In general, among the 4 key points, the peak stress point (σ p ) As a parameter for distinguishing the integral instability of the rock, the point is taken as a distinguishing point before and after the peak to be consensus; for hard rock with high density and low porosity such as shale, the crack closing stage is not obvious, and the stage is not directly related to the characteristics of damage, plasticity, strength and the like, so the crack closing point (sigma) can be ignored in shale cc ) Is a function of (a) and (b). The inflection point of the volume change is used as a critical point for the transition of the microcrack from stable expansion to unstable expansion, and therefore, the point can be used as a damage starting point (sigma cd ). Crack initiation point (sigma) ci ) There is no significant feature on the stress-strain curve, precisely, σ ci Almost impossible, but sigma ci As the end point of the linear elastic phase, the end point of the linear segment is generally regarded as the initial yield point in the plastic mechanics, so that although the crack start point and the initial yield point have a certain difference in physical sense, both values reflect the state of the rock material converted from the linear elastic phase to the nonlinear phase, and the values are significant for constructing the strength criterion of the rock, engineering design and the like.

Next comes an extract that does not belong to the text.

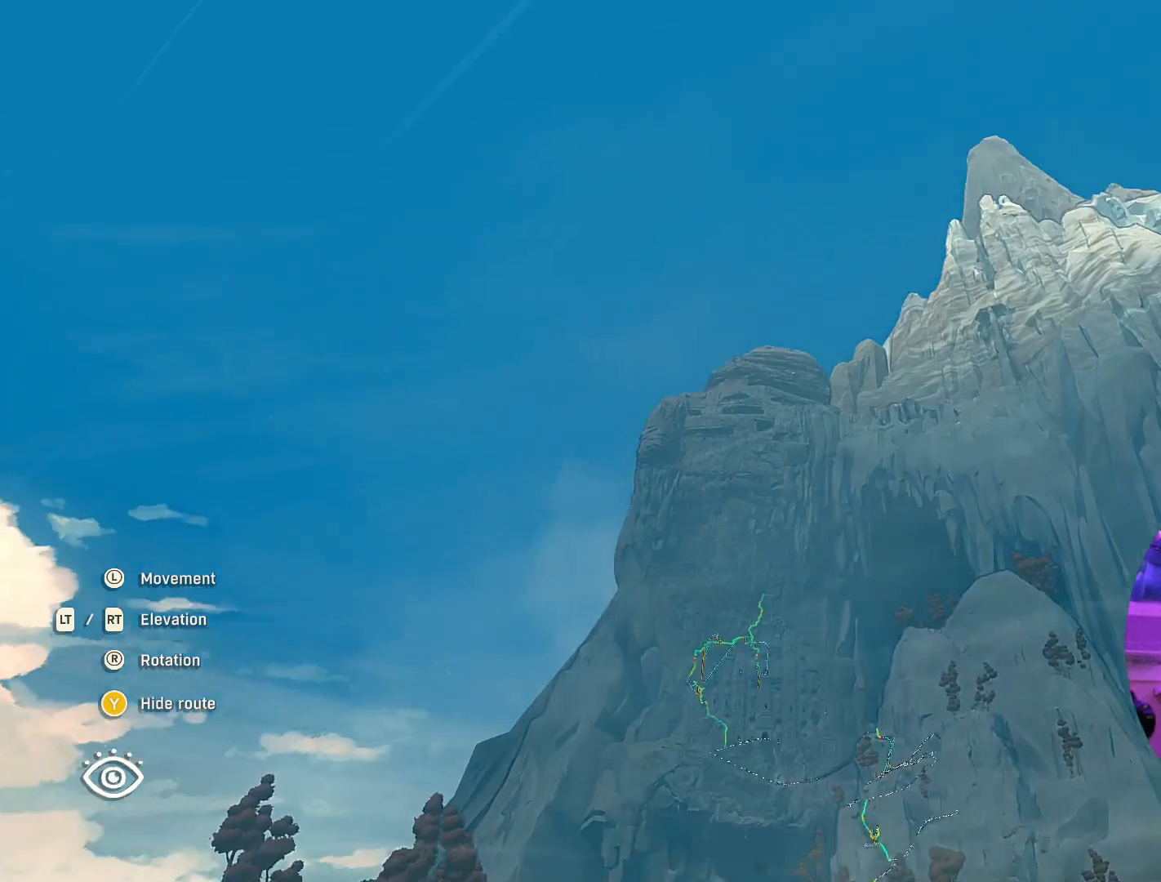
{"buttons": [], "left_stick": "center", "right_stick": "down-left", "events": []}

In the deformation and destruction process of the rock, if the influence of an external heat source is not considered, the work of the rock by the external force is converted into elastic strain energy, plastic deformation energy, surface energy and the like. From the first law of thermodynamics, it is known that:
U=U d +U e
wherein U is the density of the external input strain energy, U d Dissipation energy density, energy dissipation mainly due to plastic deformation and damage, U e Is the elastic strain energy density.

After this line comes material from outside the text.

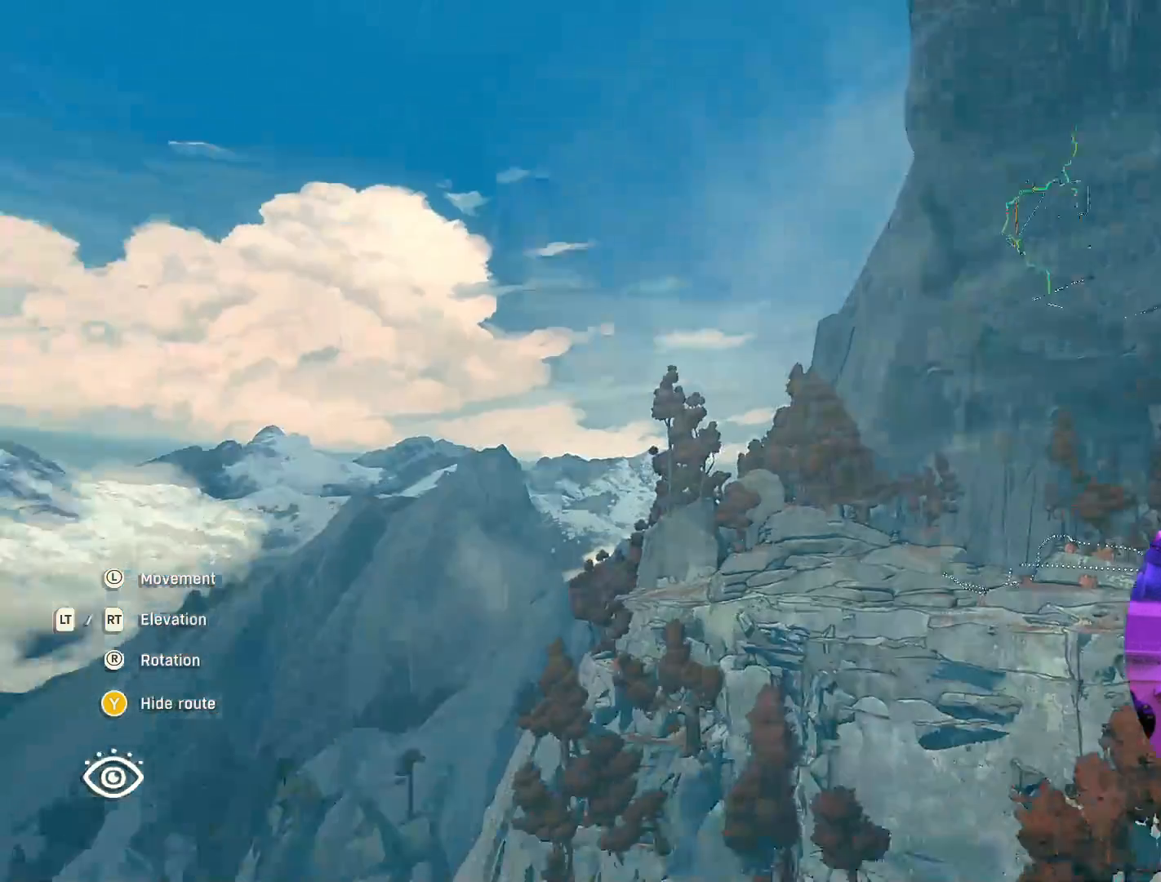
{"buttons": [], "left_stick": "center", "right_stick": "down-left", "events": []}
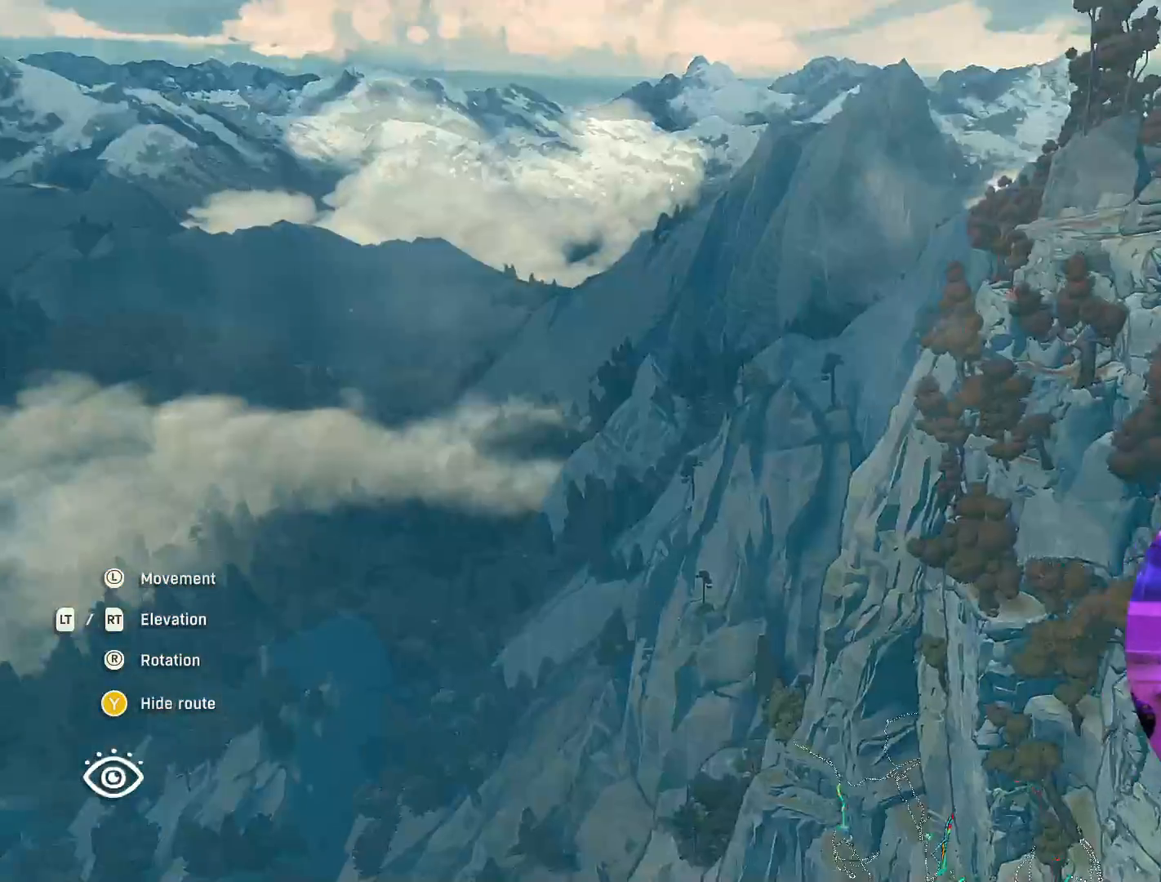
{"buttons": [], "left_stick": "center", "right_stick": "down-left", "events": []}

The external input strain energy density is given by:
elastic strain energy density U e From generalized hooke's law:
defining an energy dissipation ratio U r To dissipate energy density U d And the ratio of the input total strain energy density U.

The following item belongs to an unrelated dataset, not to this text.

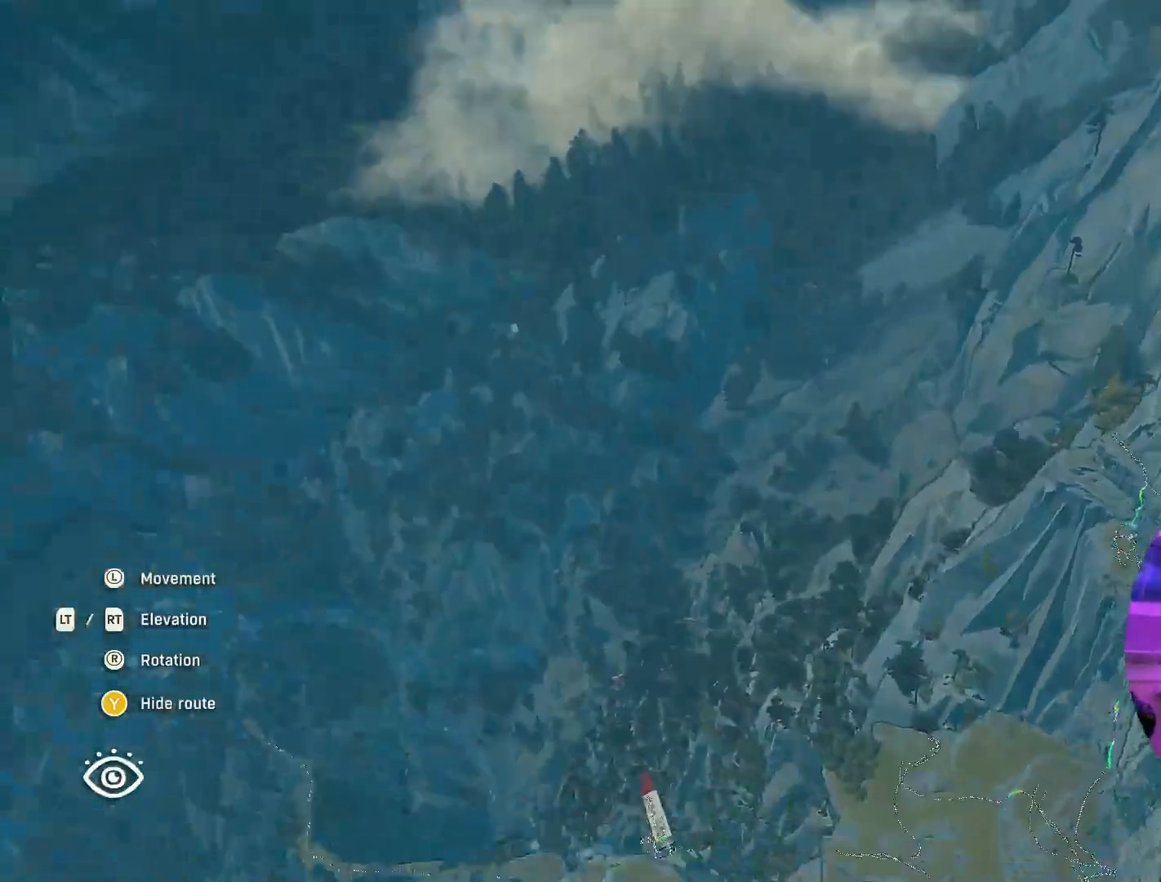
{"buttons": [], "left_stick": "center", "right_stick": "center", "events": [[183, "right_stick", "center"]]}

When the energy dissipation ratio reaches a minimum value, the crack starting point of the material is:
in the micro-defect closing stage, part of the work done by the external force is converted into elastic strain energy to be stored in the rock sample, part of the elastic strain energy is dissipated due to the micro-defect closing, and the elastic strain energy and the dissipation energy are synchronously increased, but the elastic strain energy is mainly increased. In the elastic stage, the existing microdefect of the rock sample is basically closed, the new microdefect is not generated, the work done by the external force is completely converted into elastic strain energy, the change characteristic of the dissipation energy along with the axial strain in the stage is a straight line approximately parallel to the coordinate axis, and the energy dissipation ratio is continuously reduced; when the elastic phase is finished, new micro defects start to be generated, part of work done by external force is dissipated in the forms of plastic deformation energy, surface energy and the like, namely, the dissipation energy starts to be newly increased, and along with the increase of stress, the increase speed of the dissipation energy is gradually increased until the dissipation energy is destroyed, and at the end point of the elastic phase, the energy dissipation ratio reaches a minimum value.
No matter how the rock deforms and the energy evolves, the energy dissipation caused by plastic deformation, damage and the like is basically the initiation and evolution of the microdefect, namely the evolution of the microdefect determines the trend of the dissipation energy, and thus, the embodiment of the inventionTaking the end point of the dissipation energy straight section as a crack starting point; since the end point of the dissipation energy flat section is still affected by human factors, the minimum point of the energy dissipation ratio is used as the crack starting point (sigma ci ). In the embodiment of the invention, the crack initiation point (sigma ci ) The determined fracture initiation strength is taken as the initial yield point of the shale.
In the embodiment of the invention, through the triaxial compression test of shale,
will initially yield point sigma 1 、σ 3 Conversion to I 1 、J 2 The D-P straight line fitting indication of the shale initial yield points with different bedding inclination angles can be obtained. Furthermore, according to the invention, the alpha of shale with 0 degree, 30 degree, 60 degree and 90 degree is 0.1096, 0.0817, 0.1527 and 0.114 respectively, and Y is 37.44MPa, 43.33MPa, 28.52MPa and 48.06MPa respectively.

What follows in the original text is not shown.